The process is shown in Figure 12.1. It is a simple process of creating the tests, executing them, and reviewing results. You generally do not have these defined before you perform data profiling, because these are not normally considered part of the metadata for an application.
You need to gather value rules from the user community. Those who understand the application and work with the data every day can provide valuable input. This includes business analysts and subject matter experts. The data profiling analyst may want to suggest some value tests that seem obvious from the nature of the data. Others will not be obvious.
These types of tests are just quick checks of the data to see if it conforms to some very broad indicators of completeness and correctness. It is not intended to be an extensive processing of the data, producing complex reports that require many hours to review. Accountants commonly produce such reports to check the reasonableness of data before doing their normal cycle of reports and audits. This is analogous to that.

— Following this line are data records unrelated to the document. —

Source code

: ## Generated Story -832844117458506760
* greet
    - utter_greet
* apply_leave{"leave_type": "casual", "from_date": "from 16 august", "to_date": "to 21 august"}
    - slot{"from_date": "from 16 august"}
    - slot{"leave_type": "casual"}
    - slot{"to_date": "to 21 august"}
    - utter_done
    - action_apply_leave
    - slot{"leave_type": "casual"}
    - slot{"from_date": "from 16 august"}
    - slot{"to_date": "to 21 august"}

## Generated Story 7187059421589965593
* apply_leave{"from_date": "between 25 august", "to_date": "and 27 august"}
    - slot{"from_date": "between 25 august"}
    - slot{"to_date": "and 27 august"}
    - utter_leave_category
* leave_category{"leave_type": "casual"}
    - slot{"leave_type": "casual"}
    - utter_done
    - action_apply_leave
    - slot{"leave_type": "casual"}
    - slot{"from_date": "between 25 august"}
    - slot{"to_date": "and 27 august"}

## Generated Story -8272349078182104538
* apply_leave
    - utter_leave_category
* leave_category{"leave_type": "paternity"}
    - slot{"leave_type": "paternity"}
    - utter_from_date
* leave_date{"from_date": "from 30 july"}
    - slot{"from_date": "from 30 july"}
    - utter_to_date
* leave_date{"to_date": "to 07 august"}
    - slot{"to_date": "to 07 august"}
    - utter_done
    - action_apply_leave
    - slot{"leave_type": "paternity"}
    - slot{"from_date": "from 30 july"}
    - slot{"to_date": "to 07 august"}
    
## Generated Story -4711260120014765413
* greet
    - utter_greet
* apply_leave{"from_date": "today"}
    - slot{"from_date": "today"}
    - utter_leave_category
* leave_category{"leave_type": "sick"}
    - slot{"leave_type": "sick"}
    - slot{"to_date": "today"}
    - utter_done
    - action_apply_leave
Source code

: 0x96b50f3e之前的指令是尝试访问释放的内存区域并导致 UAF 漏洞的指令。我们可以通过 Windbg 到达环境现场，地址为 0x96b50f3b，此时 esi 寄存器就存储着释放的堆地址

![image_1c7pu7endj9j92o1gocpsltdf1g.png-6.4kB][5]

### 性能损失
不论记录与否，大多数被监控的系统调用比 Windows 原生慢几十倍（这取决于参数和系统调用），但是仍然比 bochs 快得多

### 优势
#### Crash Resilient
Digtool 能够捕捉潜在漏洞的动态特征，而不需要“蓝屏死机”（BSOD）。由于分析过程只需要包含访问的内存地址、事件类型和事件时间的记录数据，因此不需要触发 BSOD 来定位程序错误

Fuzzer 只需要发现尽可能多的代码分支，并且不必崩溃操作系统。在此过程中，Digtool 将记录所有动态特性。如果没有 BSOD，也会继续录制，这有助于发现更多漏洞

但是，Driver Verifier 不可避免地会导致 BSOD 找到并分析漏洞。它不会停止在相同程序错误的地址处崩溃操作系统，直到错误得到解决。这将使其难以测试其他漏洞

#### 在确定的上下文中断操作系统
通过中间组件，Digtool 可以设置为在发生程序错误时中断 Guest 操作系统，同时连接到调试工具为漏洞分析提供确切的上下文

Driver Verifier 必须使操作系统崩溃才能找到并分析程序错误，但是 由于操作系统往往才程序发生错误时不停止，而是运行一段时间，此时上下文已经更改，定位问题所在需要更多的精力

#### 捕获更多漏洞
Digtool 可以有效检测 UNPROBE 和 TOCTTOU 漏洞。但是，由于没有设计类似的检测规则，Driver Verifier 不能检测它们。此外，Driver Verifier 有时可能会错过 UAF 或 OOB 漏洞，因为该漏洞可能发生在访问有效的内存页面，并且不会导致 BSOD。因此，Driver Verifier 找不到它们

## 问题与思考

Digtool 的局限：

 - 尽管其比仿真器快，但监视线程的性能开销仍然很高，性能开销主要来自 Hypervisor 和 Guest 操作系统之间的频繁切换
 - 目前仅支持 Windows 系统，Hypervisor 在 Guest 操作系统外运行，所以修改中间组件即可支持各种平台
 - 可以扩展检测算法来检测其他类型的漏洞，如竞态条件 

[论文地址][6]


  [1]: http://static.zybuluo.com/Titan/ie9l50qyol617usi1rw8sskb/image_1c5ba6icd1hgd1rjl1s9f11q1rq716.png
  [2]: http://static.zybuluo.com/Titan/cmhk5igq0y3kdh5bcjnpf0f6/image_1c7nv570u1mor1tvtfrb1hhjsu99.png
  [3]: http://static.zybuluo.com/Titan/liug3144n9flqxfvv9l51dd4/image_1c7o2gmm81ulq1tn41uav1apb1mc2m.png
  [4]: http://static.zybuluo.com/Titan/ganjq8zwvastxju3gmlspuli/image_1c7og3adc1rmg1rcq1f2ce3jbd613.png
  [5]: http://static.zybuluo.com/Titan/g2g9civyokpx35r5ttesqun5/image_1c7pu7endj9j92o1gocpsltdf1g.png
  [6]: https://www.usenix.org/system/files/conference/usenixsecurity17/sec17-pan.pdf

You need to create an expectation of results before you execute them. This expectation should have been part of the reason for creating the test in the first place. Expectations should be documented. Often this is done as a range of possible outputs. For example, you may expect the percentage of BLUE gadgets in the INVENTORY database to be between 5 and 10%. You are setting the boundaries for judging whether the output is reasonable or not.

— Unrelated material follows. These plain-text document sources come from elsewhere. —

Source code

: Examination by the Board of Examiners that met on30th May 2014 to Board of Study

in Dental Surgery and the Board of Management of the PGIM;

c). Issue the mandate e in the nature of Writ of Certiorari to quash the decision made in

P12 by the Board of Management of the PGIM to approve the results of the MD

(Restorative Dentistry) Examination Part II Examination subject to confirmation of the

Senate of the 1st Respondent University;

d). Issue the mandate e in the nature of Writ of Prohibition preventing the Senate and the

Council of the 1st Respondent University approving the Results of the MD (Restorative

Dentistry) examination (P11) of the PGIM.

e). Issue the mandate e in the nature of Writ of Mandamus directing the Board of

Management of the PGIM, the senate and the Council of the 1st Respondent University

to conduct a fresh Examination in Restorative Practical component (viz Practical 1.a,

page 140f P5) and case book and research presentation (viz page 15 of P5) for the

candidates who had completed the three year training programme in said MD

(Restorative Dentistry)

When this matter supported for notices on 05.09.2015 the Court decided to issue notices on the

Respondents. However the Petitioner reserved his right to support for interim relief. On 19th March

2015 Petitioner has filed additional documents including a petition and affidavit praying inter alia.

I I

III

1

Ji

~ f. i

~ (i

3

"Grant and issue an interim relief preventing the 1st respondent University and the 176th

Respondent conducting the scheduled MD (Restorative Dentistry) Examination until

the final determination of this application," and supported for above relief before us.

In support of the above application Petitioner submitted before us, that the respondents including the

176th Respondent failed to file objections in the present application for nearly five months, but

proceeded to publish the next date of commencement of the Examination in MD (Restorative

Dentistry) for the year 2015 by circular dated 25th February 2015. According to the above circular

The generated tests and expectations need to be documented in the data profiling repository. If they prove to be useful for data profiling, they may be useful for periodic use in the operational setting.
Because value rules often deal with aggregation values, it is important that all of the data be used. This means that attention must be paid to time period boundaries such as WEEK, MONTH, or QUARTER. Ensuring that all of the data for the period is included is necessary for some of the tests to have any meaning.

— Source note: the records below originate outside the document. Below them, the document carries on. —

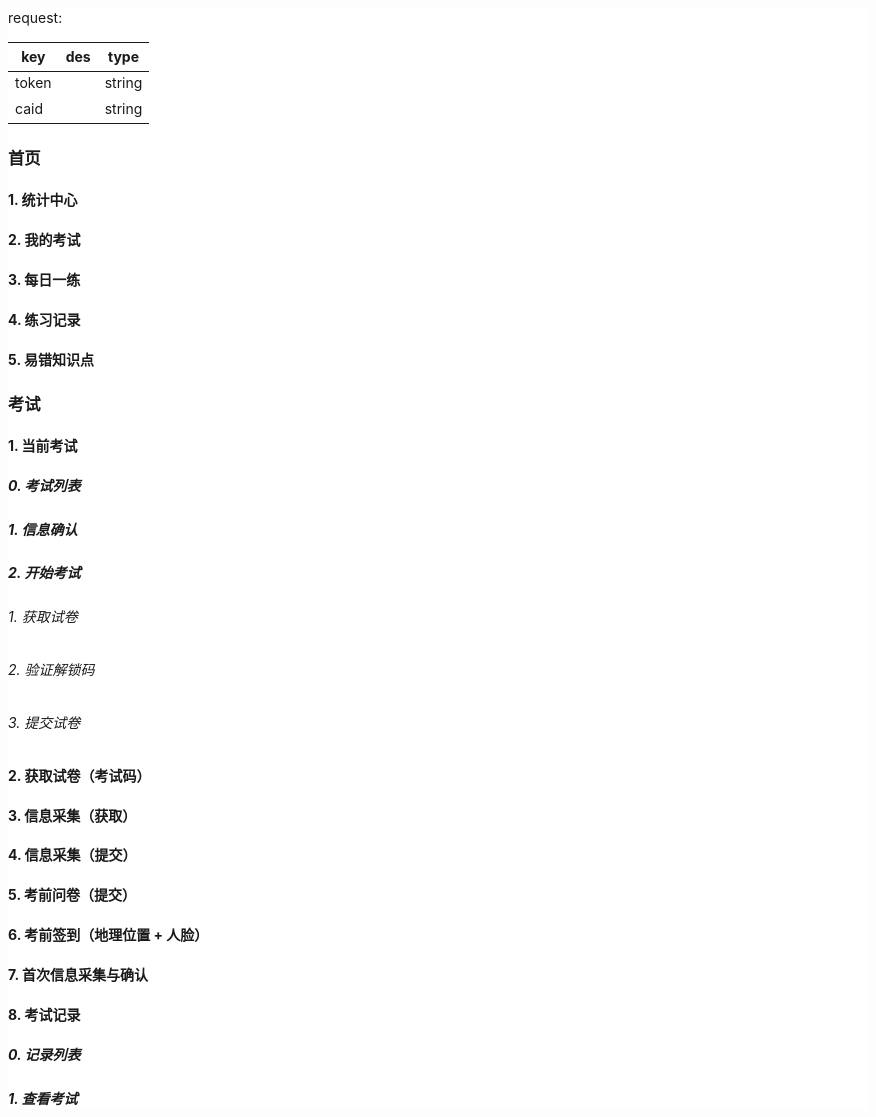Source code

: request: 

| key   | des  | type   |
| ----- | ---- | ------ |
| token |      | string |
| caid  |      | string |

### 首页

#### 1. 统计中心

#### 2. 我的考试

#### 3. 每日一练

#### 4. 练习记录

#### 5. 易错知识点

### 考试

#### 1. 当前考试

#####   0. 考试列表

#####   1. 信息确认

#####   2. 开始考试

######     1. 获取试卷

######     2. 验证解锁码

######     3. 提交试卷

#### 2. 获取试卷（考试码）

#### 3. 信息采集（获取）

#### 4. 信息采集（提交）

#### 5. 考前问卷（提交）

#### 6. 考前签到（地理位置 + 人脸）

#### 7. 首次信息采集与确认

#### 8. 考试记录

#####   0. 记录列表

#####   1. 查看考试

Using samples may produce alarming results even though the data may be accurate. The reason for this is that samples may include only some of the data within each discrete set. If sampling is used, complete sets of business objects need to be samples, not just randomly selected rows from the tables representing the business objects.
The results need to be verified in a group setting with the data profiling analyst and the business experts. You are looking for large deviations from normal. If the results are close to normal, they may be hiding some data inaccuracies. However, it is not worth the time to validate every value produced.
The results should be compared to the expectations. You should always have expectations in advance. If the result is outside the boundary of the expectation, you need to investigate the cause. It may be that the data is either incomplete or inaccurate, or it may be that the test was implemented inaccurately or possibly that the expectations were inaccurate.
After the first time through, you can tune the test and the expectations. Sometimes the expectations were set through a false understanding of the data. Investigation of deviations hopefully will educate the team on the nature of the data and allow them to set the expectations correctly.
Another useful activity is to compare the expectations to those produced in a prior execution of the test. Once you are comfortable with the test, you can repeat the test periodically and compare output sets. This may reveal trends within acceptable levels of values that may further extend your understanding of the data.
You may also decide to discard a test after seeing the results. It may be that the variability of the data is high enough to prevent setting expectations narrowly enough to be helpful. Either you are always investigating differences only to find no issues, or you are never investigating differences because the boundaries are set too far apart to catch anything. It is a perfectly valid response to discard a value test.
There may be data quality issues that result from this evaluation. Some of the issues will have very specific identification of inaccurate data, and others will have only the outward manifestation without being able to identify specific wrong values.